Os BRICS apoiam o desenvolvimento de vacinas seguras e eficazes
  • “Apoiamos as iniciativas do Centro de Investigação e Desenvolvimento de vacinas dos BRICS, o desenvolvimento do Sistema Global de Alerta Precoce dos BRICS para os riscos de doenças infecciosas em massa. Congratulamo-nos com o resultado da Reunião de Alto Nível sobre Resistência Antimicrobiana na 79ª Sessão da Assembleia Geral da ONU”. 
Os BRICS apoiam “a transformação digital” por meio do 5G, IA e outras “tecnologias emergentes”
  • “Reconhecendo a importância de criar uma economia digital capacitadora, inclusiva e segura e que a conectividade digital é um pré-requisito essencial para a transformação digital, bem como para o crescimento social e económico, enfatizamos a necessidade de fortalecer a cooperação entre os países do BRICS. Também reconhecemos que as tecnologias emergentes, como 5G, sistemas de satélite, redes terrestres e não terrestres, têm o potencial de catalisar o desenvolvimento da economia digital. Reconhecemos que a infraestrutura pública digital resiliente, segura, inclusiva e interoperável tem o potencial de fornecer serviços em escala e aumentar as oportunidades sociais e económicas para todos.”
  • “Apelamos a um quadro mundial justo e equitativo para a gestão de dados, incluindo a partilha transnacional de dados”.
  • “Reconhecendo que a rápida evolução tecnológica, incluindo a propagação acelerada da IA, está a abrir novas oportunidades para o desenvolvimento socioeconómico em todo o mundo, defendemos que a ONU desempenhe um papel importante na governação mundial da IA”. 

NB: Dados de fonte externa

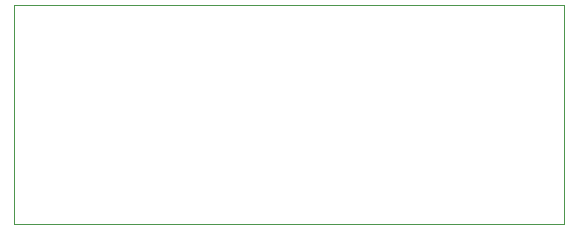
<source format=gm1>
%TF.GenerationSoftware,KiCad,Pcbnew,(6.0.5)*%
%TF.CreationDate,2024-06-23T18:03:47+02:00*%
%TF.ProjectId,pmod_level_shifter_8p,706d6f64-5f6c-4657-9665-6c5f73686966,rev?*%
%TF.SameCoordinates,Original*%
%TF.FileFunction,Profile,NP*%
%FSLAX46Y46*%
G04 Gerber Fmt 4.6, Leading zero omitted, Abs format (unit mm)*
G04 Created by KiCad (PCBNEW (6.0.5)) date 2024-06-23 18:03:47*
%MOMM*%
%LPD*%
G01*
G04 APERTURE LIST*
%TA.AperFunction,Profile*%
%ADD10C,0.100000*%
%TD*%
G04 APERTURE END LIST*
D10*
X130000000Y-86000000D02*
X176500000Y-86000000D01*
X176500000Y-86000000D02*
X176500000Y-104500000D01*
X176500000Y-104500000D02*
X130000000Y-104500000D01*
X130000000Y-104500000D02*
X130000000Y-86000000D01*
M02*

</source>
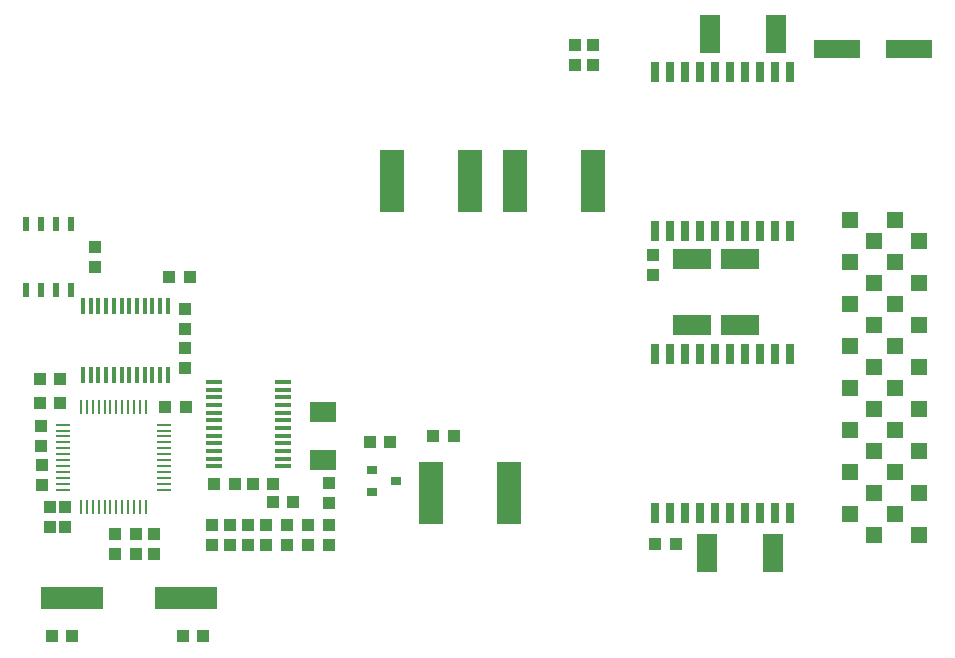
<source format=gbr>
G04 EAGLE Gerber RS-274X export*
G75*
%MOMM*%
%FSLAX34Y34*%
%LPD*%
%AMOC8*
5,1,8,0,0,1.08239X$1,22.5*%
G01*
%ADD10R,1.100000X1.000000*%
%ADD11R,2.000000X5.300000*%
%ADD12R,1.050000X1.080000*%
%ADD13R,2.160000X1.780000*%
%ADD14R,1.080000X1.050000*%
%ADD15R,1.800000X3.200000*%
%ADD16R,3.200000X1.800000*%
%ADD17R,1.400000X1.400000*%
%ADD18R,0.280000X1.200000*%
%ADD19R,1.200000X0.280000*%
%ADD20R,5.334000X1.930400*%
%ADD21R,1.000000X1.100000*%
%ADD22R,1.473200X0.355600*%
%ADD23R,0.355600X1.473200*%
%ADD24R,4.000000X1.600000*%
%ADD25R,0.600000X1.200000*%
%ADD26R,0.635000X1.651000*%
%ADD27R,0.900000X0.800000*%


D10*
X90170Y105020D03*
X90170Y88020D03*
X28100Y146440D03*
X28100Y163440D03*
D11*
X358160Y139700D03*
X424160Y139700D03*
D12*
X359550Y187960D03*
X377050Y187960D03*
D13*
X266700Y167660D03*
X266700Y208360D03*
D11*
X391140Y403860D03*
X325140Y403860D03*
D14*
X495300Y501790D03*
X495300Y519290D03*
D11*
X495280Y403860D03*
X429280Y403860D03*
D14*
X480060Y501790D03*
X480060Y519290D03*
D15*
X650300Y528320D03*
X594300Y528320D03*
D16*
X579120Y281880D03*
X579120Y337880D03*
D15*
X647760Y88900D03*
X591760Y88900D03*
D16*
X619760Y281880D03*
X619760Y337880D03*
D14*
X172720Y112890D03*
X172720Y95390D03*
X187960Y112890D03*
X187960Y95390D03*
X203200Y112890D03*
X203200Y95390D03*
X218440Y112890D03*
X218440Y95390D03*
X271780Y148450D03*
X271780Y130950D03*
X546100Y341490D03*
X546100Y323990D03*
D12*
X547510Y96520D03*
X565010Y96520D03*
D10*
X236220Y112640D03*
X236220Y95640D03*
X271780Y95640D03*
X271780Y112640D03*
D14*
X254000Y112890D03*
X254000Y95390D03*
D17*
X712520Y335280D03*
X750520Y335280D03*
X712520Y370840D03*
X750520Y370840D03*
X712520Y264160D03*
X750520Y264160D03*
X712520Y299720D03*
X750520Y299720D03*
X770840Y317500D03*
X732840Y317500D03*
X770840Y353060D03*
X732840Y353060D03*
X770840Y246380D03*
X732840Y246380D03*
X770840Y281940D03*
X732840Y281940D03*
X712520Y193040D03*
X750520Y193040D03*
X712520Y228600D03*
X750520Y228600D03*
X712520Y121920D03*
X750520Y121920D03*
X712520Y157480D03*
X750520Y157480D03*
X770840Y175260D03*
X732840Y175260D03*
X770840Y210820D03*
X732840Y210820D03*
X770840Y104140D03*
X732840Y104140D03*
X770840Y139700D03*
X732840Y139700D03*
D18*
X61400Y127680D03*
X66400Y127680D03*
X71400Y127680D03*
X76400Y127680D03*
X81400Y127680D03*
X86400Y127680D03*
X91400Y127680D03*
X96400Y127680D03*
X101400Y127680D03*
X106400Y127680D03*
X111400Y127680D03*
X116400Y127680D03*
D19*
X131400Y142680D03*
X131400Y147680D03*
X131400Y152680D03*
X131400Y157680D03*
X131400Y162680D03*
X131400Y167680D03*
X131400Y172680D03*
X131400Y177680D03*
X131400Y182680D03*
X131400Y187680D03*
X131400Y192680D03*
X131400Y197680D03*
D18*
X116400Y212680D03*
X111400Y212680D03*
X106400Y212680D03*
X101400Y212680D03*
X96400Y212680D03*
X91400Y212680D03*
X86400Y212680D03*
X81400Y212680D03*
X76400Y212680D03*
X71400Y212680D03*
X66400Y212680D03*
X61400Y212680D03*
D19*
X46400Y197680D03*
X46400Y192680D03*
X46400Y187680D03*
X46400Y182680D03*
X46400Y177680D03*
X46400Y172680D03*
X46400Y167680D03*
X46400Y162680D03*
X46400Y157680D03*
X46400Y152680D03*
X46400Y147680D03*
X46400Y142680D03*
D14*
X123190Y105270D03*
X123190Y87770D03*
X107950Y105270D03*
X107950Y87770D03*
X48260Y128130D03*
X48260Y110630D03*
D12*
X132982Y212344D03*
X150482Y212344D03*
D14*
X35560Y128130D03*
X35560Y110630D03*
D20*
X150670Y50700D03*
X54150Y50700D03*
D12*
X36510Y19170D03*
X54010Y19170D03*
X165050Y18810D03*
X147550Y18810D03*
D21*
X44060Y215900D03*
X27060Y215900D03*
X44060Y236220D03*
X27060Y236220D03*
D10*
X27940Y179460D03*
X27940Y196460D03*
D22*
X232410Y162306D03*
X232410Y168910D03*
X232410Y175260D03*
X232410Y181864D03*
X232410Y188468D03*
X232410Y194818D03*
X232410Y201422D03*
X232410Y207772D03*
X232410Y214376D03*
X232410Y220980D03*
X232410Y227330D03*
X232410Y233934D03*
X173990Y233934D03*
X173990Y227330D03*
X173990Y220980D03*
X173990Y214376D03*
X173990Y207772D03*
X173990Y201422D03*
X173990Y194818D03*
X173990Y188468D03*
X173990Y181864D03*
X173990Y175260D03*
X173990Y168910D03*
X173990Y162306D03*
D12*
X241160Y132080D03*
X223660Y132080D03*
X174130Y147320D03*
X191630Y147320D03*
D21*
X224400Y147320D03*
X207400Y147320D03*
D23*
X134874Y298450D03*
X128270Y298450D03*
X121920Y298450D03*
X115316Y298450D03*
X108712Y298450D03*
X102362Y298450D03*
X95758Y298450D03*
X89408Y298450D03*
X82804Y298450D03*
X76200Y298450D03*
X69850Y298450D03*
X63246Y298450D03*
X63246Y240030D03*
X69850Y240030D03*
X76200Y240030D03*
X82804Y240030D03*
X89408Y240030D03*
X95758Y240030D03*
X102362Y240030D03*
X108712Y240030D03*
X115316Y240030D03*
X121920Y240030D03*
X128270Y240030D03*
X134874Y240030D03*
D12*
X136030Y322580D03*
X153530Y322580D03*
D14*
X149860Y245250D03*
X149860Y262750D03*
D10*
X149860Y295520D03*
X149860Y278520D03*
D24*
X701390Y515790D03*
X762390Y515790D03*
D25*
X15130Y311340D03*
X27830Y311340D03*
X40530Y311340D03*
X53230Y311340D03*
X53230Y367340D03*
X40530Y367340D03*
X27830Y367340D03*
X15130Y367340D03*
D21*
X72920Y347840D03*
X72920Y330840D03*
D26*
X661670Y496570D03*
X648970Y496570D03*
X636270Y496570D03*
X623570Y496570D03*
X610870Y496570D03*
X598170Y496570D03*
X585470Y496570D03*
X572770Y496570D03*
X560070Y496570D03*
X547370Y496570D03*
X547370Y361950D03*
X560070Y361950D03*
X572770Y361950D03*
X585470Y361950D03*
X598170Y361950D03*
X610870Y361950D03*
X623570Y361950D03*
X636270Y361950D03*
X648970Y361950D03*
X661670Y361950D03*
X661670Y257810D03*
X648970Y257810D03*
X636270Y257810D03*
X623570Y257810D03*
X610870Y257810D03*
X598170Y257810D03*
X585470Y257810D03*
X572770Y257810D03*
X560070Y257810D03*
X547370Y257810D03*
X547370Y123190D03*
X560070Y123190D03*
X572770Y123190D03*
X585470Y123190D03*
X598170Y123190D03*
X610870Y123190D03*
X623570Y123190D03*
X636270Y123190D03*
X648970Y123190D03*
X661670Y123190D03*
D27*
X307500Y159360D03*
X307500Y140360D03*
X328500Y149860D03*
D21*
X323460Y182880D03*
X306460Y182880D03*
M02*

</source>
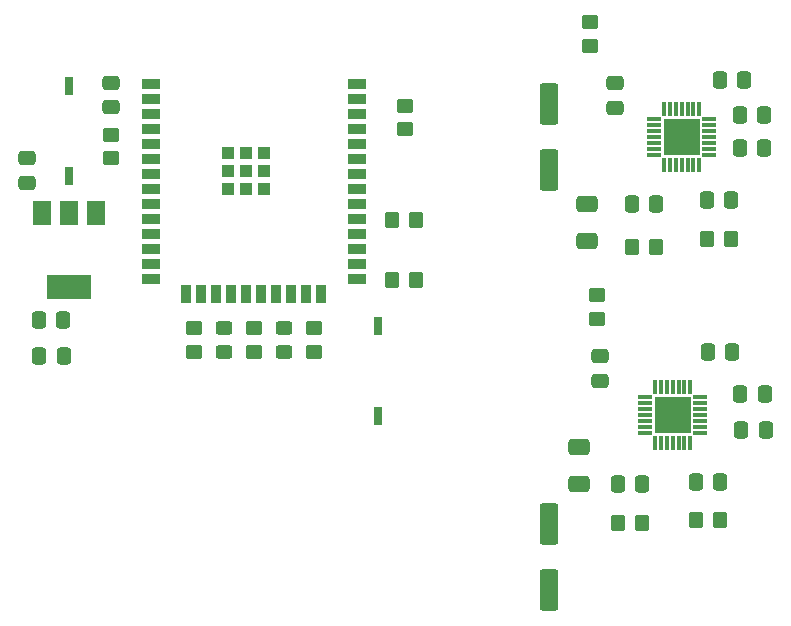
<source format=gbr>
%TF.GenerationSoftware,KiCad,Pcbnew,7.0.1*%
%TF.CreationDate,2023-03-21T20:45:46+01:00*%
%TF.ProjectId,PCB_evenwicht,5043425f-6576-4656-9e77-696368742e6b,rev?*%
%TF.SameCoordinates,Original*%
%TF.FileFunction,Paste,Top*%
%TF.FilePolarity,Positive*%
%FSLAX46Y46*%
G04 Gerber Fmt 4.6, Leading zero omitted, Abs format (unit mm)*
G04 Created by KiCad (PCBNEW 7.0.1) date 2023-03-21 20:45:46*
%MOMM*%
%LPD*%
G01*
G04 APERTURE LIST*
G04 Aperture macros list*
%AMRoundRect*
0 Rectangle with rounded corners*
0 $1 Rounding radius*
0 $2 $3 $4 $5 $6 $7 $8 $9 X,Y pos of 4 corners*
0 Add a 4 corners polygon primitive as box body*
4,1,4,$2,$3,$4,$5,$6,$7,$8,$9,$2,$3,0*
0 Add four circle primitives for the rounded corners*
1,1,$1+$1,$2,$3*
1,1,$1+$1,$4,$5*
1,1,$1+$1,$6,$7*
1,1,$1+$1,$8,$9*
0 Add four rect primitives between the rounded corners*
20,1,$1+$1,$2,$3,$4,$5,0*
20,1,$1+$1,$4,$5,$6,$7,0*
20,1,$1+$1,$6,$7,$8,$9,0*
20,1,$1+$1,$8,$9,$2,$3,0*%
G04 Aperture macros list end*
%ADD10RoundRect,0.250000X-0.350000X-0.450000X0.350000X-0.450000X0.350000X0.450000X-0.350000X0.450000X0*%
%ADD11RoundRect,0.250000X0.350000X0.450000X-0.350000X0.450000X-0.350000X-0.450000X0.350000X-0.450000X0*%
%ADD12RoundRect,0.250000X0.475000X-0.337500X0.475000X0.337500X-0.475000X0.337500X-0.475000X-0.337500X0*%
%ADD13R,1.050000X1.050000*%
%ADD14R,1.500000X0.900000*%
%ADD15R,0.900000X1.500000*%
%ADD16RoundRect,0.250000X0.337500X0.475000X-0.337500X0.475000X-0.337500X-0.475000X0.337500X-0.475000X0*%
%ADD17R,1.500000X2.000000*%
%ADD18R,3.800000X2.000000*%
%ADD19R,0.760000X1.600000*%
%ADD20RoundRect,0.250000X-0.337500X-0.475000X0.337500X-0.475000X0.337500X0.475000X-0.337500X0.475000X0*%
%ADD21RoundRect,0.250000X0.450000X-0.350000X0.450000X0.350000X-0.450000X0.350000X-0.450000X-0.350000X0*%
%ADD22RoundRect,0.250000X-0.450000X0.350000X-0.450000X-0.350000X0.450000X-0.350000X0.450000X0.350000X0*%
%ADD23RoundRect,0.250000X-0.550000X1.500000X-0.550000X-1.500000X0.550000X-1.500000X0.550000X1.500000X0*%
%ADD24R,1.150000X0.300000*%
%ADD25R,0.300000X1.150000*%
%ADD26R,3.150000X3.150000*%
%ADD27RoundRect,0.250000X0.650000X-0.412500X0.650000X0.412500X-0.650000X0.412500X-0.650000X-0.412500X0*%
%ADD28RoundRect,0.250000X0.450000X-0.325000X0.450000X0.325000X-0.450000X0.325000X-0.450000X-0.325000X0*%
%ADD29RoundRect,0.250000X0.550000X-1.500000X0.550000X1.500000X-0.550000X1.500000X-0.550000X-1.500000X0*%
%ADD30RoundRect,0.250000X-0.650000X0.412500X-0.650000X-0.412500X0.650000X-0.412500X0.650000X0.412500X0*%
%ADD31RoundRect,0.250000X-0.450000X0.325000X-0.450000X-0.325000X0.450000X-0.325000X0.450000X0.325000X0*%
G04 APERTURE END LIST*
D10*
%TO.C,R14*%
X162521000Y-90805000D03*
X164521000Y-90805000D03*
%TD*%
D11*
%TO.C,R15*%
X157917000Y-91059000D03*
X155917000Y-91059000D03*
%TD*%
D12*
%TO.C,C18*%
X154432000Y-79015500D03*
X154432000Y-76940500D03*
%TD*%
D13*
%TO.C,U1*%
X125940000Y-62800000D03*
X125940000Y-61275000D03*
X125940000Y-59750000D03*
X124415000Y-62800000D03*
X124415000Y-61275000D03*
X124415000Y-59750000D03*
X122890000Y-62800000D03*
X122890000Y-61275000D03*
X122890000Y-59750000D03*
D14*
X133845000Y-53935000D03*
X133845000Y-55205000D03*
X133845000Y-56475000D03*
X133845000Y-57745000D03*
X133845000Y-59015000D03*
X133845000Y-60285000D03*
X133845000Y-61555000D03*
X133845000Y-62825000D03*
X133845000Y-64095000D03*
X133845000Y-65365000D03*
X133845000Y-66635000D03*
X133845000Y-67905000D03*
X133845000Y-69175000D03*
X133845000Y-70445000D03*
D15*
X130815000Y-71695000D03*
X129545000Y-71695000D03*
X128275000Y-71695000D03*
X127005000Y-71695000D03*
X125735000Y-71695000D03*
X124465000Y-71695000D03*
X123195000Y-71695000D03*
X121925000Y-71695000D03*
X120655000Y-71695000D03*
X119385000Y-71695000D03*
D14*
X116345000Y-70445000D03*
X116345000Y-69175000D03*
X116345000Y-67905000D03*
X116345000Y-66635000D03*
X116345000Y-65365000D03*
X116345000Y-64095000D03*
X116345000Y-62825000D03*
X116345000Y-61555000D03*
X116345000Y-60285000D03*
X116345000Y-59015000D03*
X116345000Y-57745000D03*
X116345000Y-56475000D03*
X116345000Y-55205000D03*
X116345000Y-53935000D03*
%TD*%
D12*
%TO.C,C2*%
X105918000Y-62251500D03*
X105918000Y-60176500D03*
%TD*%
D16*
%TO.C,C14*%
X168363500Y-80113000D03*
X166288500Y-80113000D03*
%TD*%
D17*
%TO.C,U2*%
X111760000Y-64820000D03*
X109460000Y-64820000D03*
D18*
X109460000Y-71120000D03*
D17*
X107160000Y-64820000D03*
%TD*%
D19*
%TO.C,SW2*%
X135636000Y-74422000D03*
X135636000Y-82042000D03*
%TD*%
D20*
%TO.C,C9*%
X163449400Y-63754000D03*
X165524400Y-63754000D03*
%TD*%
D21*
%TO.C,R1*%
X113030000Y-60182000D03*
X113030000Y-58182000D03*
%TD*%
D11*
%TO.C,R11*%
X159136900Y-67686100D03*
X157136900Y-67686100D03*
%TD*%
D19*
%TO.C,SW1*%
X109474000Y-61722000D03*
X109474000Y-54102000D03*
%TD*%
D11*
%TO.C,R2*%
X138795000Y-70485000D03*
X136795000Y-70485000D03*
%TD*%
D22*
%TO.C,R5*%
X137871200Y-55743600D03*
X137871200Y-57743600D03*
%TD*%
D10*
%TO.C,R10*%
X163486900Y-67056000D03*
X165486900Y-67056000D03*
%TD*%
D12*
%TO.C,C10*%
X155702000Y-55901500D03*
X155702000Y-53826500D03*
%TD*%
D21*
%TO.C,R3*%
X130175000Y-76565000D03*
X130175000Y-74565000D03*
%TD*%
D11*
%TO.C,R6*%
X138795000Y-65405000D03*
X136795000Y-65405000D03*
%TD*%
D23*
%TO.C,C19*%
X150114000Y-91174000D03*
X150114000Y-96774000D03*
%TD*%
D16*
%TO.C,C11*%
X168423500Y-83210400D03*
X166348500Y-83210400D03*
%TD*%
D20*
%TO.C,C12*%
X163499500Y-76581000D03*
X165574500Y-76581000D03*
%TD*%
D16*
%TO.C,C16*%
X157954500Y-87757000D03*
X155879500Y-87757000D03*
%TD*%
D22*
%TO.C,R7*%
X125095000Y-74565000D03*
X125095000Y-76565000D03*
%TD*%
D12*
%TO.C,C1*%
X113030000Y-55880000D03*
X113030000Y-53805000D03*
%TD*%
D22*
%TO.C,R4*%
X120015000Y-74565000D03*
X120015000Y-76565000D03*
%TD*%
D24*
%TO.C,IC1*%
X163661900Y-59876600D03*
X163661900Y-59376600D03*
X163661900Y-58876600D03*
X163661900Y-58376600D03*
X163661900Y-57876600D03*
X163661900Y-57376600D03*
X163661900Y-56876600D03*
D25*
X162811900Y-56026600D03*
X162311900Y-56026600D03*
X161811900Y-56026600D03*
X161311900Y-56026600D03*
X160811900Y-56026600D03*
X160311900Y-56026600D03*
X159811900Y-56026600D03*
D24*
X158961900Y-56876600D03*
X158961900Y-57376600D03*
X158961900Y-57876600D03*
X158961900Y-58376600D03*
X158961900Y-58876600D03*
X158961900Y-59376600D03*
X158961900Y-59876600D03*
D25*
X159811900Y-60726600D03*
X160311900Y-60726600D03*
X160811900Y-60726600D03*
X161311900Y-60726600D03*
X161811900Y-60726600D03*
X162311900Y-60726600D03*
X162811900Y-60726600D03*
D26*
X161311900Y-58376600D03*
%TD*%
D27*
%TO.C,C17*%
X153310900Y-67216600D03*
X153310900Y-64091600D03*
%TD*%
D24*
%TO.C,IC2*%
X162896000Y-83415000D03*
X162896000Y-82915000D03*
X162896000Y-82415000D03*
X162896000Y-81915000D03*
X162896000Y-81415000D03*
X162896000Y-80915000D03*
X162896000Y-80415000D03*
D25*
X162046000Y-79565000D03*
X161546000Y-79565000D03*
X161046000Y-79565000D03*
X160546000Y-79565000D03*
X160046000Y-79565000D03*
X159546000Y-79565000D03*
X159046000Y-79565000D03*
D24*
X158196000Y-80415000D03*
X158196000Y-80915000D03*
X158196000Y-81415000D03*
X158196000Y-81915000D03*
X158196000Y-82415000D03*
X158196000Y-82915000D03*
X158196000Y-83415000D03*
D25*
X159046000Y-84265000D03*
X159546000Y-84265000D03*
X160046000Y-84265000D03*
X160546000Y-84265000D03*
X161046000Y-84265000D03*
X161546000Y-84265000D03*
X162046000Y-84265000D03*
D26*
X160546000Y-81915000D03*
%TD*%
D22*
%TO.C,R13*%
X154123000Y-71787000D03*
X154123000Y-73787000D03*
%TD*%
D16*
%TO.C,C8*%
X168318400Y-56510100D03*
X166243400Y-56510100D03*
%TD*%
D20*
%TO.C,C6*%
X164549000Y-53594000D03*
X166624000Y-53594000D03*
%TD*%
%TO.C,C7*%
X157099400Y-64091600D03*
X159174400Y-64091600D03*
%TD*%
D28*
%TO.C,D2*%
X122555000Y-76590000D03*
X122555000Y-74540000D03*
%TD*%
D29*
%TO.C,C20*%
X150114000Y-61214000D03*
X150114000Y-55614000D03*
%TD*%
D16*
%TO.C,C5*%
X168318400Y-59304100D03*
X166243400Y-59304100D03*
%TD*%
D30*
%TO.C,C15*%
X152654000Y-84670500D03*
X152654000Y-87795500D03*
%TD*%
D16*
%TO.C,C4*%
X108987500Y-76962000D03*
X106912500Y-76962000D03*
%TD*%
%TO.C,C13*%
X164568500Y-87630000D03*
X162493500Y-87630000D03*
%TD*%
D31*
%TO.C,D1*%
X127635000Y-74540000D03*
X127635000Y-76590000D03*
%TD*%
D22*
%TO.C,R9*%
X153564900Y-48668100D03*
X153564900Y-50668100D03*
%TD*%
D20*
%TO.C,C3*%
X106891000Y-73914000D03*
X108966000Y-73914000D03*
%TD*%
M02*

</source>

Fortalecimento do multilateralismo para o desenvolvimento e a segurança globais justos versus a construção de um mundo justo e de um planeta sustentável

O tema da última cimeira dos BRICS foi “Fortalecendo o Multilateralismo para o Desenvolvimento e a Segurança Globais Justos”. 

Em nítido contraste, o G20 (que inclui os EUA e muitas outras nações unipolares do Ocidente) reuniu-se no Rio de Janeiro nos fins de 2024 sob o lema “Construindo um Mundo Justo e um Planeta Sustentável”.

Realmente, o contraste não poderia ser maior. Deixo as conclusões para o leitor.